Profesor universitario y periodista.
El diario LA VANGUARDIA acaba de cumplir 145 años. Nacido en 1881, ha pasado por diferentes etapas sociales, económicas y políticas. Pero es incorrecto decir que LA VANGUARDIA celebra 145 años de periodismo: se le tienen que descontar los 37 de dictadura y tres de la república. En esos 40 años no puede decirse que se hubiera hecho periodismo.
Durante la dictadura, la familia Godó, editor del diario, se puso a disposición del franquismo. Incluso el conde de Godó llegó a ostentar algún cargo, más bien honorífico, entre los sátrapas de Franco. Entonces LV era “La Vanguardia Española”. El adjetivo decayó cuando se vio que esto de la transición iba en serio.
Ahora se celebran 145 años, que serían 105 de periodismo y 40 de etapas negras. El conde dice en su nota publicada en el suplemento que “lo que no ha cambiado es el compromiso con la verdad”.
Al parecer nadie le ha explicado que los periodistas no buscamos la verdad, sino ofrecer al lector todos los datos para que comprenda un hecho. Decidir qué es verdad y qué no, corresponde a Dios, caso de que exista, claro.
Cuando un medio celebra un aniversario se suelen explicitar los datos internos del medio para demostrar al lector cómo se hace el medio, quien lo hace y cual es el entorno económico en el que se diseña la estrategia.
En el caso del suplemento de LV no es así. Sí se dice que lo elaboran unos 200 profesionales, pero no se indica cuantos más están trabajando desde empresas o plataformas cercanas. No se reconoce el valor del trabajo ajeno, cuando es indispensable si se quiere ofrecer al lector un diario con unas 48 a 96 páginas.
No se sabe, ni lo dicen, cual es la composición del capital de la empresa editora. Se sabe que es de la familia Godó, pero ignoramos cuantos accionistas tiene la sociedad.
Además, casi se ignora la importancia de los comités de empresa y comités profesionales, sin los cuales no puede hablarse de un medio de comunicación transparente y demócrata.
Tampoco se explica cual es la estrategia de comunicación de LV. Por ejemplo, no se habla de por qué se da tanta importancia a la sección de Economía y tan poco al mundo laboral. La inmensa mayor parte de la sociedad lo forman trabajadores por cuenta ajena. Sus sindicatos tienen miles de cuadros, de profesionales especializados en materia laboral, sindical, sanitaria…etc. Pero LV ha ignorado el mundo laboral.

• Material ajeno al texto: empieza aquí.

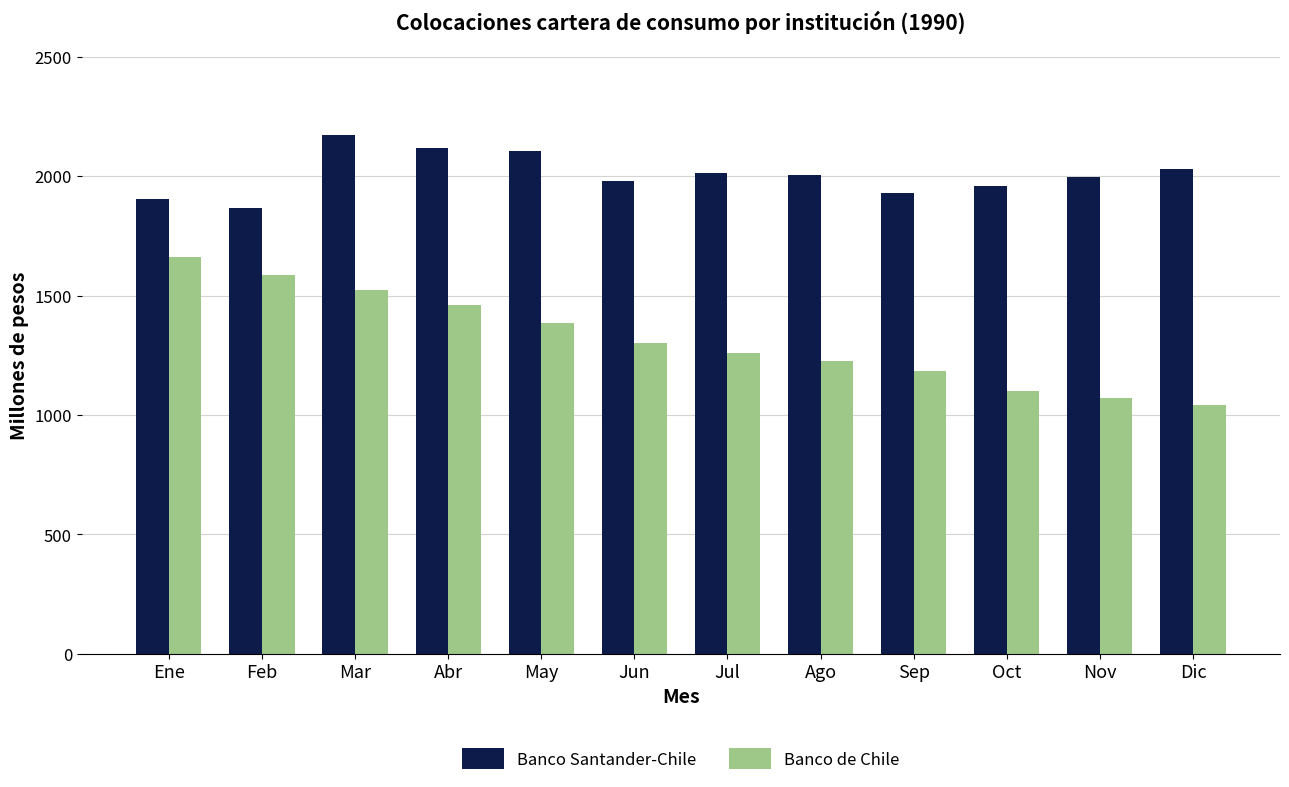

At how many categories does at least one series exceed 1141?

12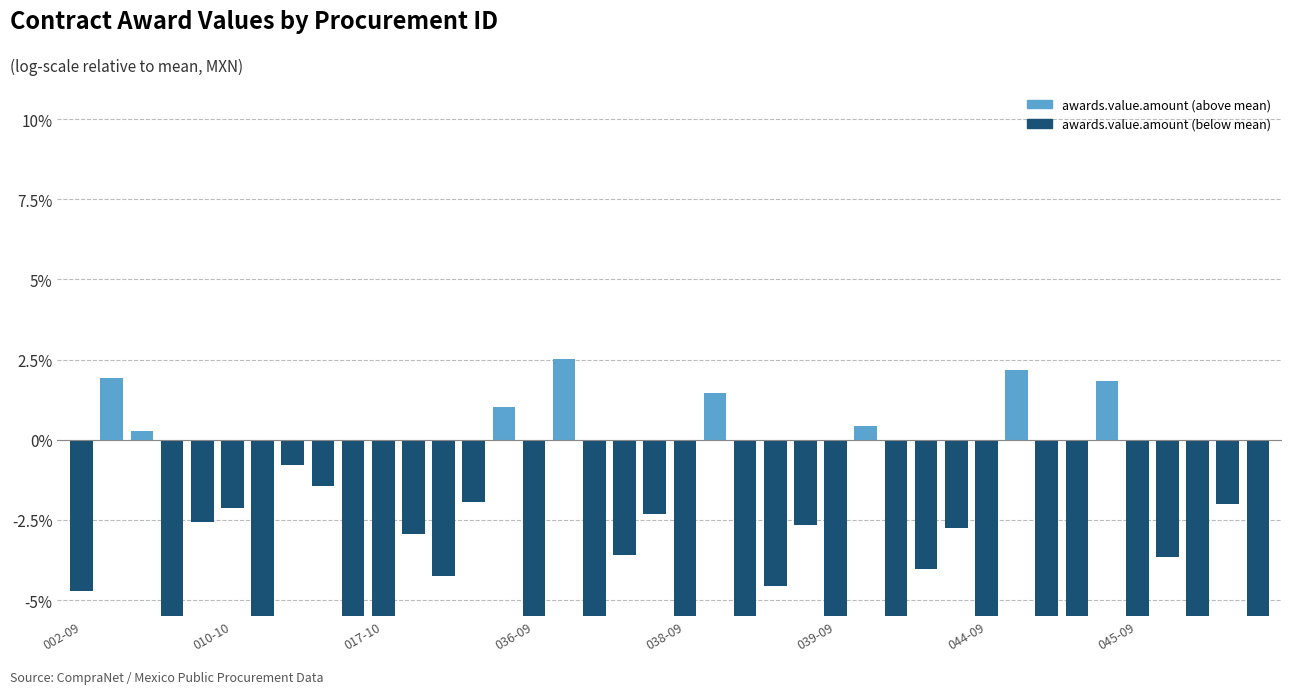

What is the smallest value displayed?

-7.7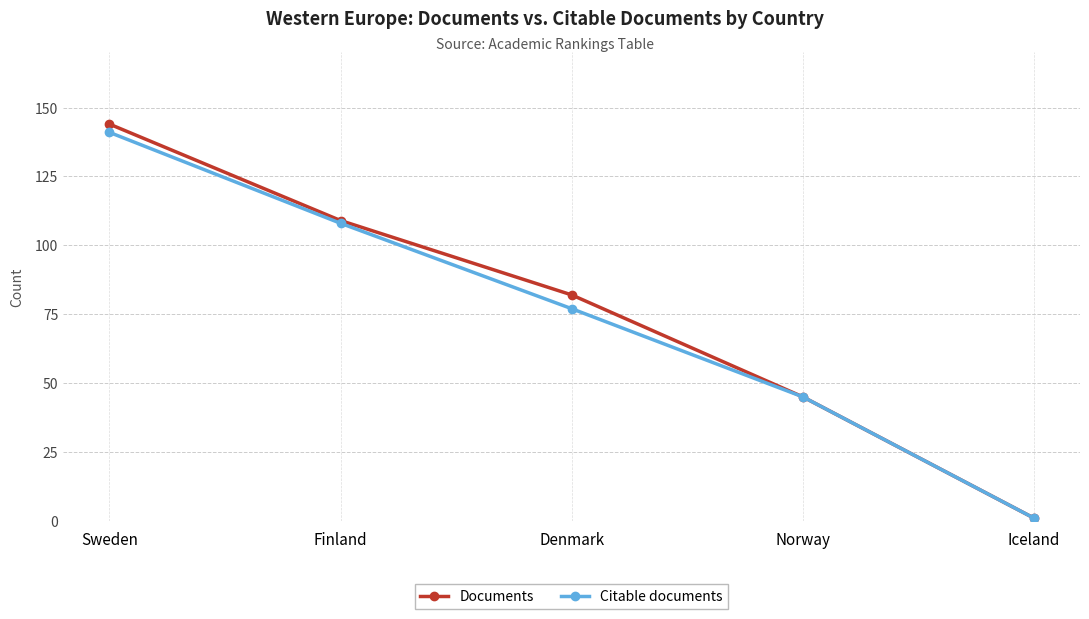

Reading left to right, transcribe all the data shown in this chart.

Documents: Sweden=144	Finland=109	Denmark=82	Norway=45	Iceland=1
Citable documents: Sweden=141	Finland=108	Denmark=77	Norway=45	Iceland=1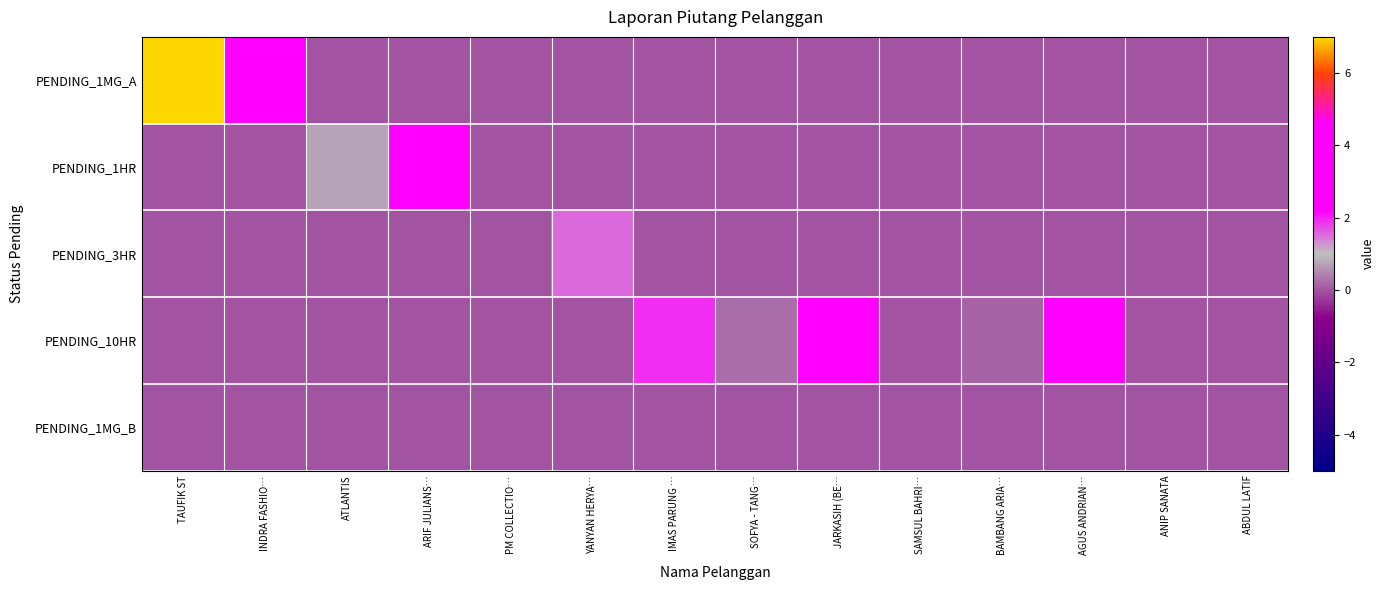

Reading right to left, what are all the values shown in this chart?

PENDING_1MG_A: ABDUL LATIF=0.0	ANIP SANATA=0.0	AGUS ANDRIAN…=0.0	BAMBANG ARIA…=0.0	SAMSUL BAHRI…=0.0	JARKASIH (BE…=0.0	SOFYA - TANG…=0.0	IMAS PARUNG …=0.0	YANYAN HERYA…=0.0	PM COLLECTIO…=0.0	ARIF JULIANS…=0.0	ATLANTIS=0.0	INDRA FASHIO…=2.3	TAUFIK ST=7.0
PENDING_1HR: ABDUL LATIF=0.0	ANIP SANATA=0.0	AGUS ANDRIAN…=0.0	BAMBANG ARIA…=0.0	SAMSUL BAHRI…=0.0	JARKASIH (BE…=0.0	SOFYA - TANG…=0.0	IMAS PARUNG …=0.0	YANYAN HERYA…=0.0	PM COLLECTIO…=0.0	ARIF JULIANS…=3.6	ATLANTIS=0.7	INDRA FASHIO…=0.0	TAUFIK ST=0.0
PENDING_3HR: ABDUL LATIF=0.0	ANIP SANATA=0.0	AGUS ANDRIAN…=0.0	BAMBANG ARIA…=0.0	SAMSUL BAHRI…=0.0	JARKASIH (BE…=0.0	SOFYA - TANG…=0.0	IMAS PARUNG …=0.0	YANYAN HERYA…=1.5	PM COLLECTIO…=0.0	ARIF JULIANS…=0.0	ATLANTIS=0.0	INDRA FASHIO…=0.0	TAUFIK ST=0.0
PENDING_10HR: ABDUL LATIF=0.0	ANIP SANATA=0.0	AGUS ANDRIAN…=3.2	BAMBANG ARIA…=0.1	SAMSUL BAHRI…=0.0	JARKASIH (BE…=3.4	SOFYA - TANG…=0.2	IMAS PARUNG …=1.9	YANYAN HERYA…=0.0	PM COLLECTIO…=0.0	ARIF JULIANS…=0.0	ATLANTIS=0.0	INDRA FASHIO…=0.0	TAUFIK ST=0.0
PENDING_1MG_B: ABDUL LATIF=0.0	ANIP SANATA=0.0	AGUS ANDRIAN…=0.0	BAMBANG ARIA…=0.0	SAMSUL BAHRI…=0.0	JARKASIH (BE…=0.0	SOFYA - TANG…=0.0	IMAS PARUNG …=0.0	YANYAN HERYA…=0.0	PM COLLECTIO…=0.0	ARIF JULIANS…=0.0	ATLANTIS=0.0	INDRA FASHIO…=0.0	TAUFIK ST=0.0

¿Por qué? Porque este diario está a disposición de la burguesía catalana y española.
LV sirve de ariete para defender la propiedad privada especulativa, para atacar los planes municipales de Ada Colau, para defender el coche en la ciudad, para criticar la política anti-deshaucios, en fin, LV no informa de lo que ocurre en la sociedad, tan solo lo hace de lo que puede agradar a la burguesía.
El suplemento tiene 128 páginas, de las que 60 son páginas enteras de publicidad. Se pueden ver anuncios de CaixaBank, del RACC, de la Fira, de Repsol… en todos ellos se felicita al diario por ese aniversario. Lógicamente no aparece ningún anuncio de los sindicatos, que no tienen nada que agradecer al periódico.
A pesar de nuestras críticas debemos reconocer que en el suplemento aparecen algunas piezas periodísticas de valor, en forma de entrevistas.
En resumen, LA VANGUARDIA ha perdido la ocasión de justificar ante sus lectores su política periodística, las fuentes de su economía y la participación de los periodistas en la toma de decisiones.
MANUEL LÓPEZ
Profesor universitario y periodista.